Question

What should the nodes in a content repository like JackRabbit be named? I don't understand whether I name them after an id, text etc.

Let say you were about to store blog pages. Should you use the title or what?

Was it helpful?

Solution

It doesn't really matter what they are named. If possible, name them something that means something to your application: customer name, order ID, username, attachment filename, etc. But that's difficult to do in all situations (e.g., questions on a Q&A site), so you may need to resort to naming nodes by some generated key or identifier.

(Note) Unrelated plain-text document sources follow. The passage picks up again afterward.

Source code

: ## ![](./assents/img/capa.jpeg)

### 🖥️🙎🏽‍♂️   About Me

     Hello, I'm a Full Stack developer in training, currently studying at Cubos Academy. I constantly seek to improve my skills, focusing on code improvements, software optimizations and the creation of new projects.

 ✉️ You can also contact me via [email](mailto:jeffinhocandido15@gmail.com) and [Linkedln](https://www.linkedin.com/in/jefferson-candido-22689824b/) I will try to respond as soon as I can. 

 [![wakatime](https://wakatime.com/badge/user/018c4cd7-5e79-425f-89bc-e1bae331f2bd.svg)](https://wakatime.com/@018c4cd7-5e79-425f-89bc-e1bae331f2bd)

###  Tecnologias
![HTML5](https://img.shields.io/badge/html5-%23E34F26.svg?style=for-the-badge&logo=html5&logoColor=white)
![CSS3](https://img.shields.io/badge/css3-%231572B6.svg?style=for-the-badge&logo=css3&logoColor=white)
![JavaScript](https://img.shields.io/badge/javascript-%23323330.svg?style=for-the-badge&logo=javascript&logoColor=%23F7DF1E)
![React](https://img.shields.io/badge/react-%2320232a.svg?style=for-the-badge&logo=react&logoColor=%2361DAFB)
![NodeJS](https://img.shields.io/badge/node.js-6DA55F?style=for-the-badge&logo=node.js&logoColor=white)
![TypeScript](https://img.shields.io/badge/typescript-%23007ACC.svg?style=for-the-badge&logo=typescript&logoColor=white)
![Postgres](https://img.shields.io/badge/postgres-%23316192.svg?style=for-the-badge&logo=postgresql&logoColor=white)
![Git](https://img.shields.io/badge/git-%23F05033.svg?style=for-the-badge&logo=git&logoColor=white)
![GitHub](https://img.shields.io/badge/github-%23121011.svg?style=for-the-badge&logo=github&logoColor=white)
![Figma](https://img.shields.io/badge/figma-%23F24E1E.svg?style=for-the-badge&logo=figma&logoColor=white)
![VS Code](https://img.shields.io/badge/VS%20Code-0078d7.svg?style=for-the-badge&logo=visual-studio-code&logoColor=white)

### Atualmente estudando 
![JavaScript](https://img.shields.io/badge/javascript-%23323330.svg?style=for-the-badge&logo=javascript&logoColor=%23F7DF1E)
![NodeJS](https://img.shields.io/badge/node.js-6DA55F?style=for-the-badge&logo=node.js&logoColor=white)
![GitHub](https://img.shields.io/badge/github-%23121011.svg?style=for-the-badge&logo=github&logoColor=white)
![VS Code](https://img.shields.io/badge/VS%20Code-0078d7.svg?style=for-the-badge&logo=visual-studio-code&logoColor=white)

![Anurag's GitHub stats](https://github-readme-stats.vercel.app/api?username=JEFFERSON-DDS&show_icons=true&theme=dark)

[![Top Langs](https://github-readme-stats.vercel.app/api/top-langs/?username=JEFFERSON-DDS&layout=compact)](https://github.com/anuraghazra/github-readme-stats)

No matter what you name the nodes, be sure that your node structure is a hierarchy and not a flat structure (e.g., with tens of thousands of child nodes under a single parent). JCR repositories are inherently hierarchical, and will always perform better when the structure is hierarchical.

For example, "/orders/{id}" will work with small numbers of customers, but will struggle when the number of customers is more than several thousand. If possible, use additional layers that will subdivide the {id} value space into manageable portions. Dates sometimes work:

/orders/yyyy/mm/dd/{id}

or if the id values are sufficiently random and well-distributed (e.g., UUIDs or SHA1s), then you can subdivide using portions of the id:

/orders/{id-chars1-2}/{id-chars3-4}/{id}

Also, with JCR same-name-siblings work well when ensuring non-duplicates is difficult. Generally, same-name-siblings are problematic because the paths can change, making it difficult for applications that rely upon paths (even for a short period of time, e.g., between requests). However, if the application always reads the SNS children and processes them immediately, then same-name-siblings might be acceptable for your application.

Often, paths are used in place of REFERENCE or WEAKREFERENCE properties, and in these cases SNS nodes are really bad since the "reference paths" aren't durable. If you use SNS nodes, then consider using some kind of reference property. REFERENCE and WEAKREFERENCE are bi-directional, but implementations may offer alternatives. For example, ModeShape offers "SIMPLE_REFERENCE" properties that are non-standard but uni-directional, meaning you can have any number of SIMPLE_REFERENCE property values pointing to a single referenceable node with no scalability problems.